The Supreme Court on Monday limited the ability of patent holders to bring infringement lawsuits in courts that have plaintiff friendly reputations, a notable decision that could provide a boost to companies that defend against patent claims. The high court, in an opinion by Justice Clarence Thomas, ruled unanimously that a lower court has been following an incorrect legal standard for almost 30 years that made it possible for patent holders to sue companies in almost any U.S. jurisdiction. From a report: The justices sided 8-0 (PDF) with beverage flavoring company TC Heartland in its legal battle with food and beverage company Kraft Heinz, ruling that patent infringement suits can be filed only in courts located in the jurisdiction where the targeted company is incorporated. Justice Neil Gorsuch did not participate in the decision. The decision overturned a ruling last year by the U.S. Court of Appeals for the Federal Circuit, a Washington-based patent court, that said patent suits are fair game anywhere a defendant company's products are sold.

2 of 112 comments (clear)

  1. High Fives in Delaware by xxxJonBoyxxx · · Score: 4, Interesting

    >> patent infringement suits can be filed only in courts located in the jurisdiction where the targeted company is incorporated

    I see a bunch of high-fiving going on in the Delaware legal community (because that's where a lot if not most of targeted companies will be incorporated). Also a lot of high-fiving in corporate legal departments, who asked their companies to (re)incorporate in Delaware to take advantage of its corporate-friendly laws.

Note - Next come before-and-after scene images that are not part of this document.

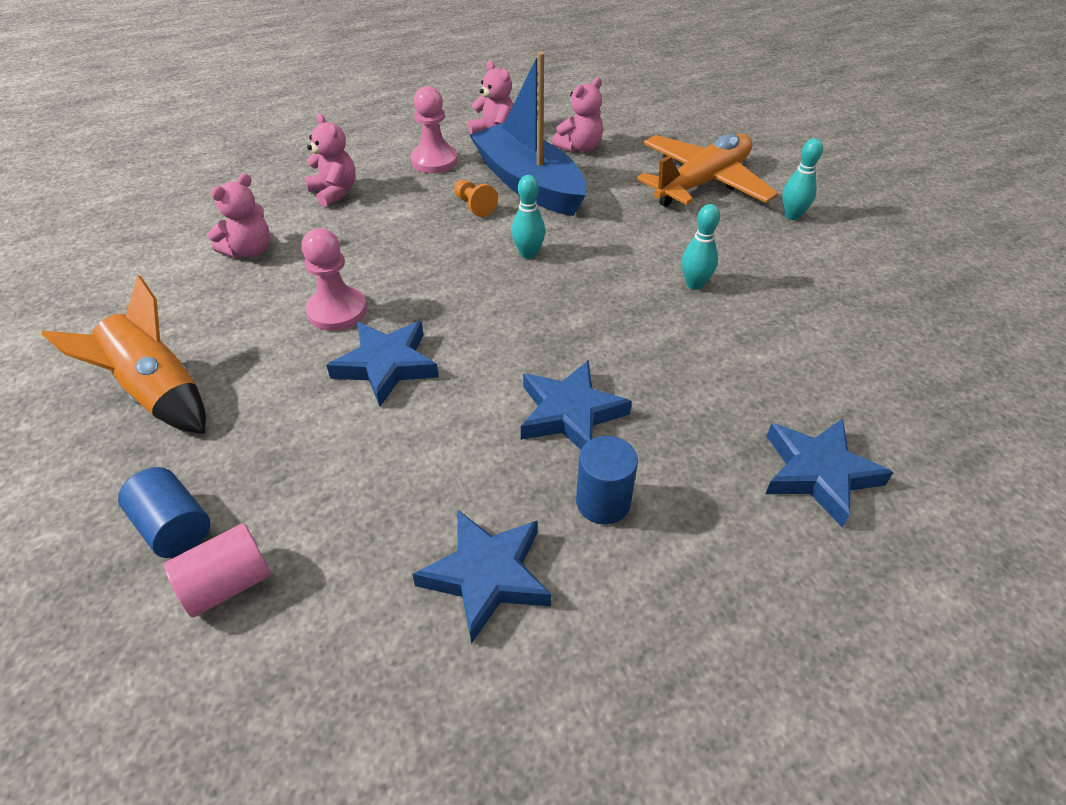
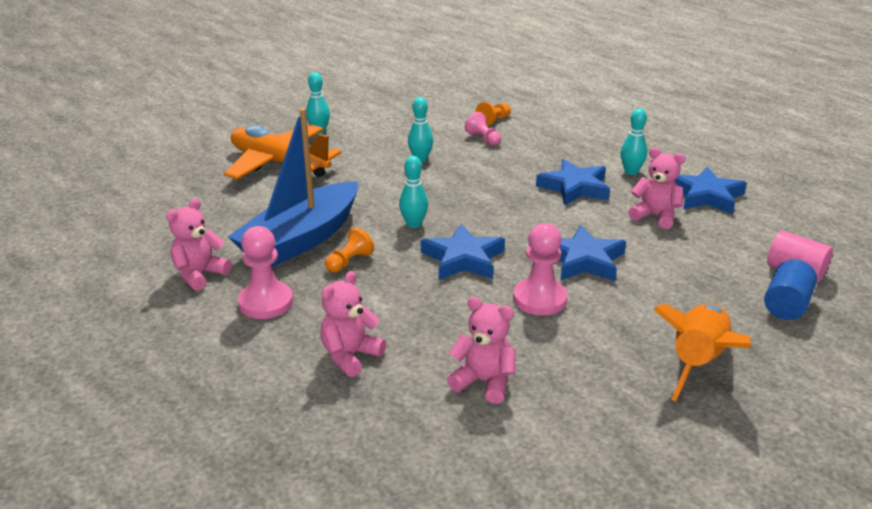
camera: 105 degrees left, 15 degrees down
(579, 147) = (224, 222): pink teddy bear -> pink teddy bear (655, 216)
(603, 502) = (631, 172): blue cylinder -> turquoise bowling pin
(755, 356) = (483, 139): none -> pink pawn
(818, 473) = (563, 123): blue star -> blue star (463, 259)
(828, 383) = (493, 121): none -> orange pawn

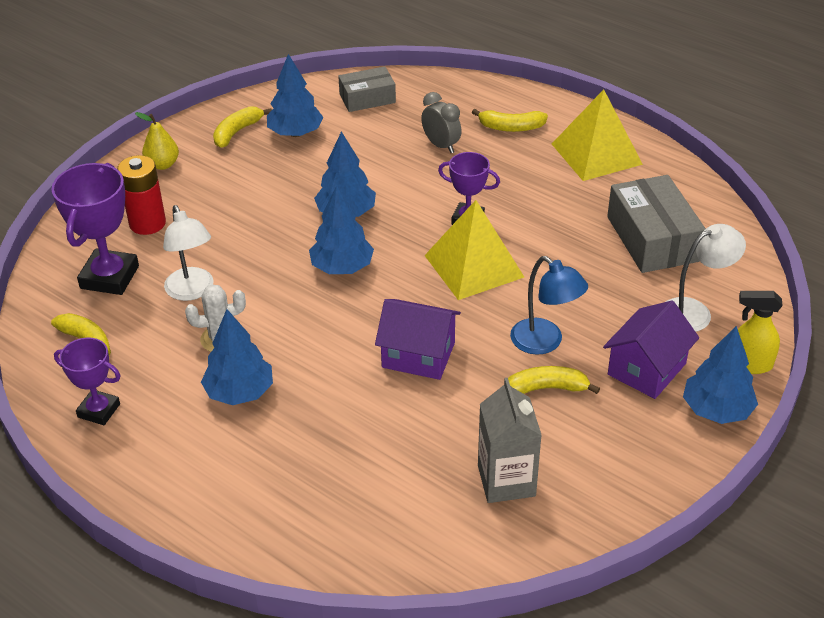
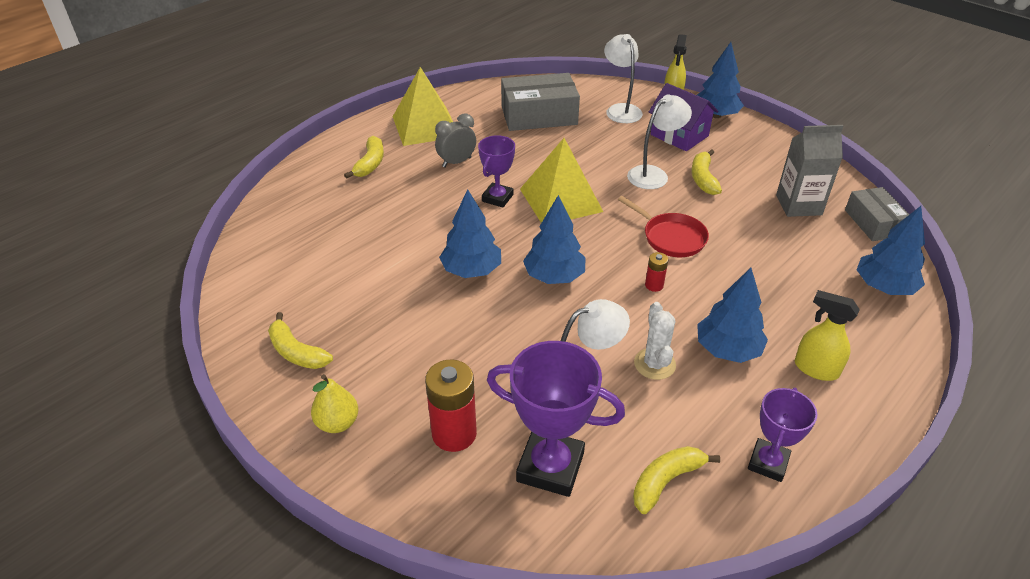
camera: 85 degrees left, 0 degrees up
(212, 459) = (815, 369): none -> yellow spray bottle
(295, 133) = (320, 303): blue tree -> blue tree (883, 287)
(334, 340) = (654, 285): none -> red battery
(367, 98) = (279, 247): grey box -> grey box (873, 223)
(418, 355) = (671, 237): purple house -> red pan
(441, 145) = (383, 204): grey clock -> grey clock (456, 162)
(545, 342) = (654, 174): blue lamp -> white lamp

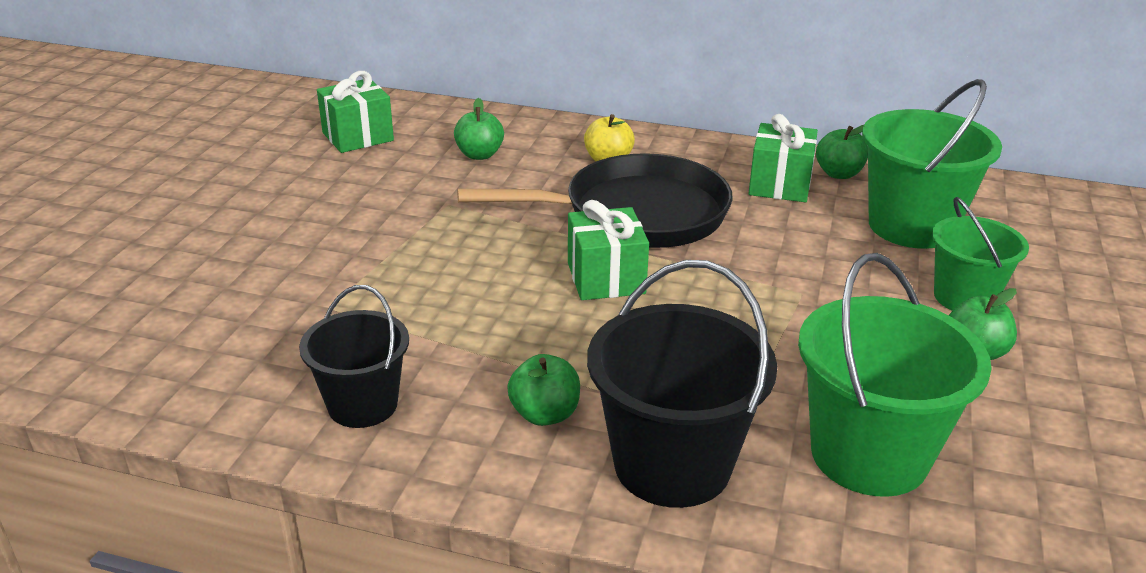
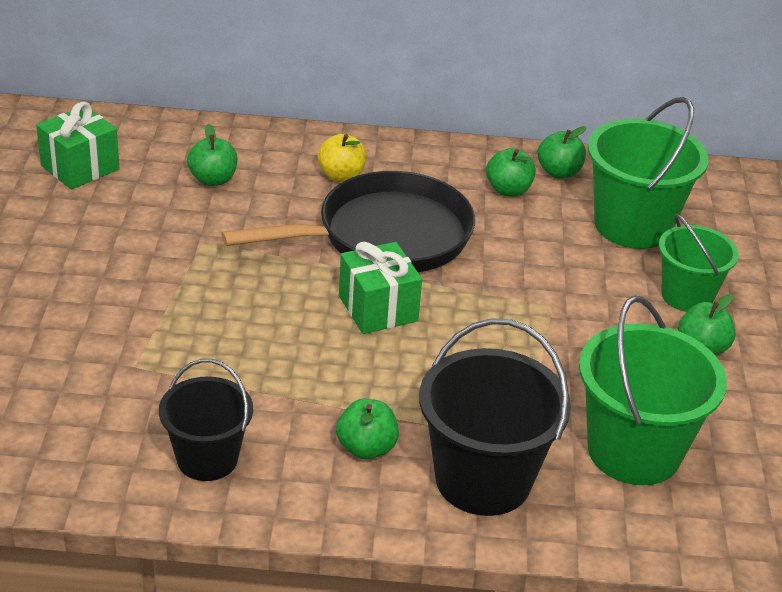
camera: 15 degrees left, 5 degrees up
(780, 185) = (508, 190): green gift -> green apple

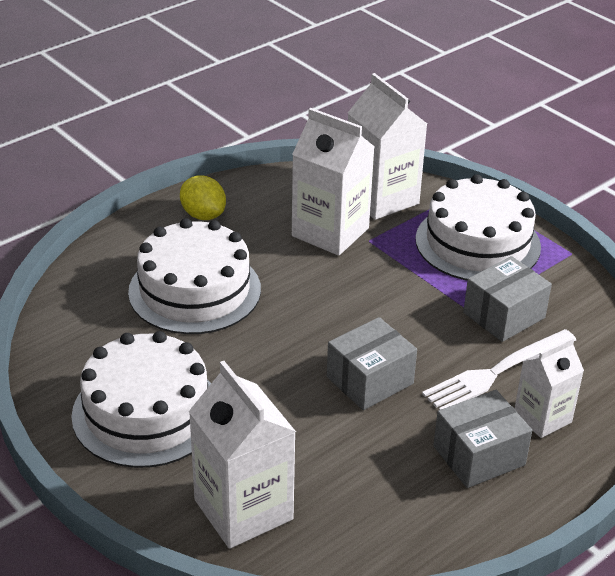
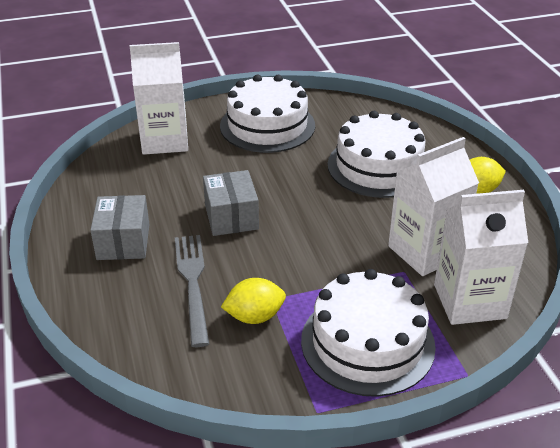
camera: 115 degrees right, 0 degrees up
(496, 372) = (193, 283): white fork -> grey fork
(504, 315) = (254, 316): grey box -> yellow lemon
(542, 418) = (129, 288): white carton -> none

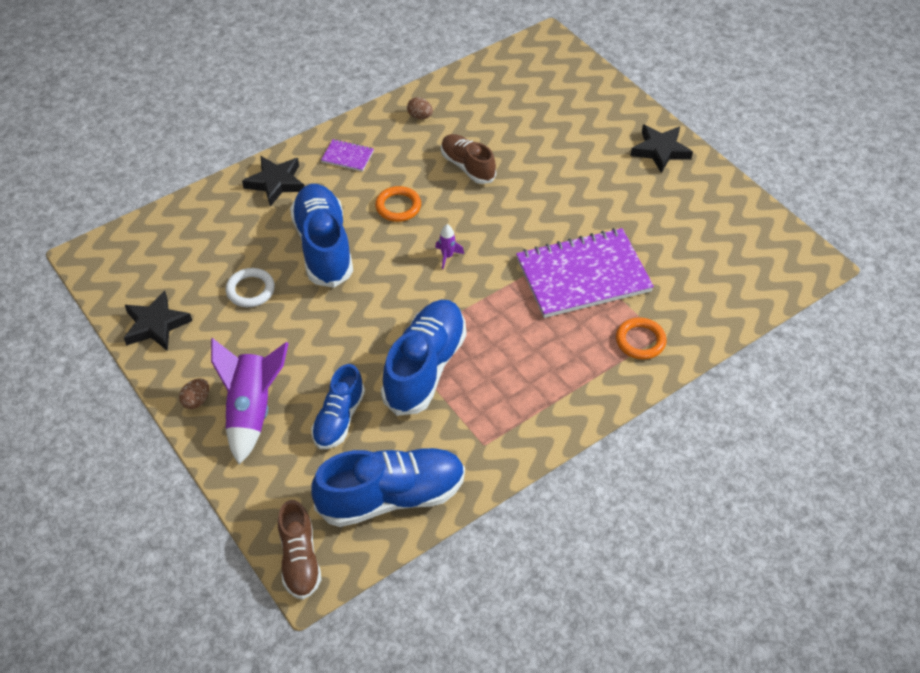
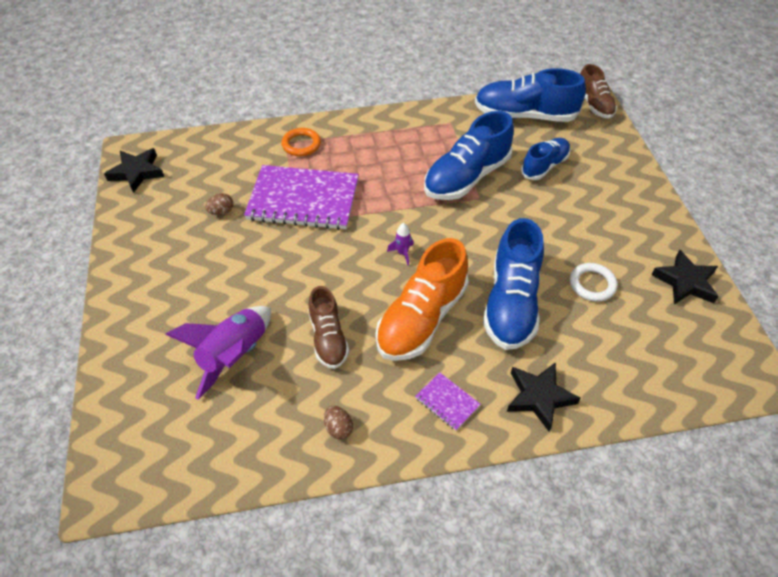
camera: 155 degrees left, 0 degrees up
(196, 401) = (652, 211): brown egg -> brown egg (221, 212)
(251, 410) = (609, 191): purple rocket -> purple rocket (234, 355)
(300, 560) = (594, 104): brown shoe -> brown shoe turned 150 degrees clockwise
(398, 206) = (421, 318): orange ring -> orange shoe
(660, 150) = (136, 284): black star -> black star (137, 172)

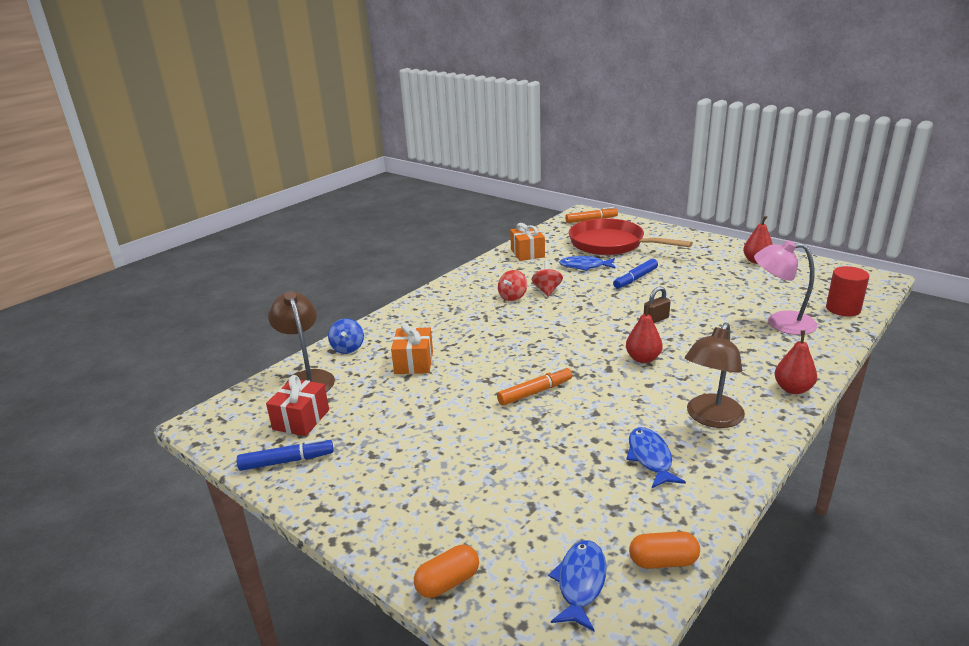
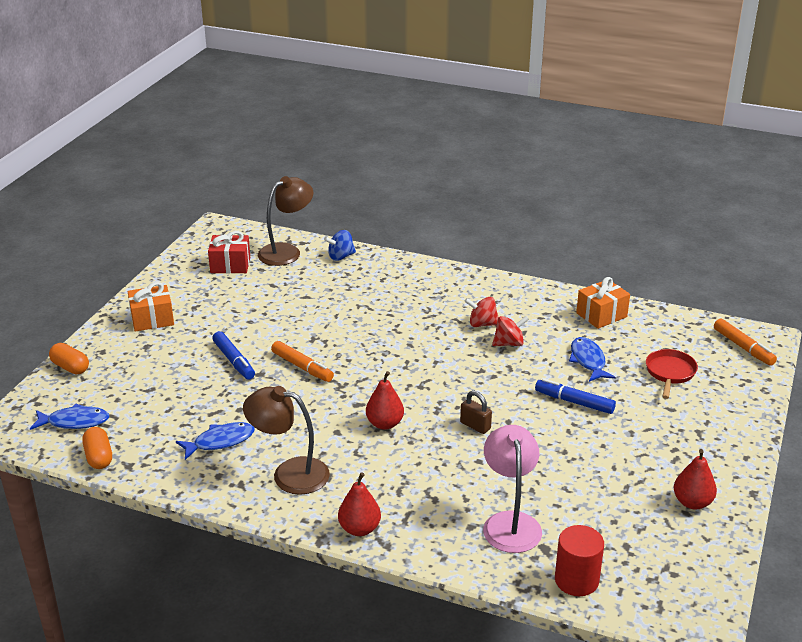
camera: 70 degrees right, 5 degrees up
(287, 461) = (179, 274): blue marker -> blue marker (234, 361)
(414, 362) = (329, 295): orange gift -> orange gift (152, 319)
(611, 244) = (670, 373): red pan -> red pan, size x0.50

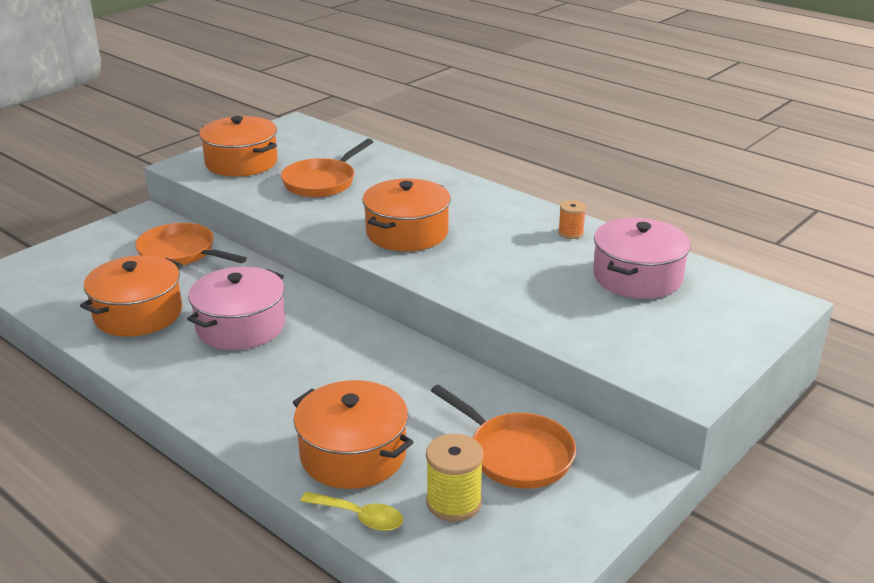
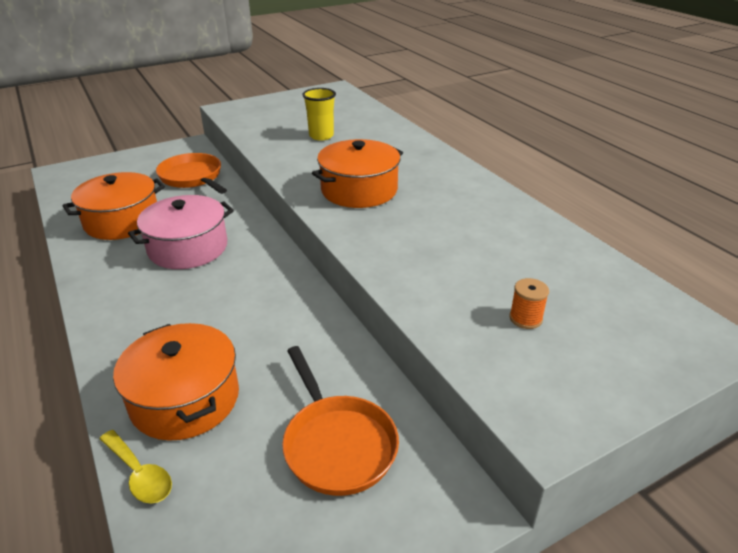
camera: 20 degrees right, 5 degrees up
(241, 162) = (271, 112): orange pot -> none
(322, 182) = (321, 136): orange pan -> yellow cup
(454, 502) = (239, 485): yellow spool -> none
(570, 233) = (512, 216): orange spool -> orange spool (525, 318)
(637, 277) = (556, 275): pink pot -> none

  2. Venue... by Anonymous Coward · · Score: 5, Interesting

    I was involved in two patent cases (providing research rather than expert witness); both were in East Texas.

    One was the Novell/Red Hat case on user interfaces, and the other was on the infamous OpenMarket patents.

    One we won (the Novell/Red Hat), and the other lost (the Open Market patents, finally thrown out years later due to the efforts of New Egg.

    I will note that the Novell/Red litigation was helped by the judge coming in from out of district (from the appeals court). So venue clearly mattered greatly. Don't under estimate it.

    The Open Market patents were about as an egregious violation of the patent system as I can imagine. The first of the three (the original one) described the method OpenMarket used for its early shopping cart system based on URL hacking. It was obsolete the day cookies were invented (which have their own set of terrible privacy problems, something we weren't thinking about much in the early 1990's; sigh). So nobody infringed it; by the time of its issuance it was moot, as cookies made it much easier; whether there was prior art isn't clear to me, but probably; I just never found a smoking gun. The second and third patent, continued over a decade, ended up covering about half of computer science and should never have been issued due to prior art.

    Thankfully, the CEO of NewEgg fought in a later case and eventually won, but not after many companies lost and were held up.

    So venue matters, and fixing the patent system to not issue trash sweeping patents matter both.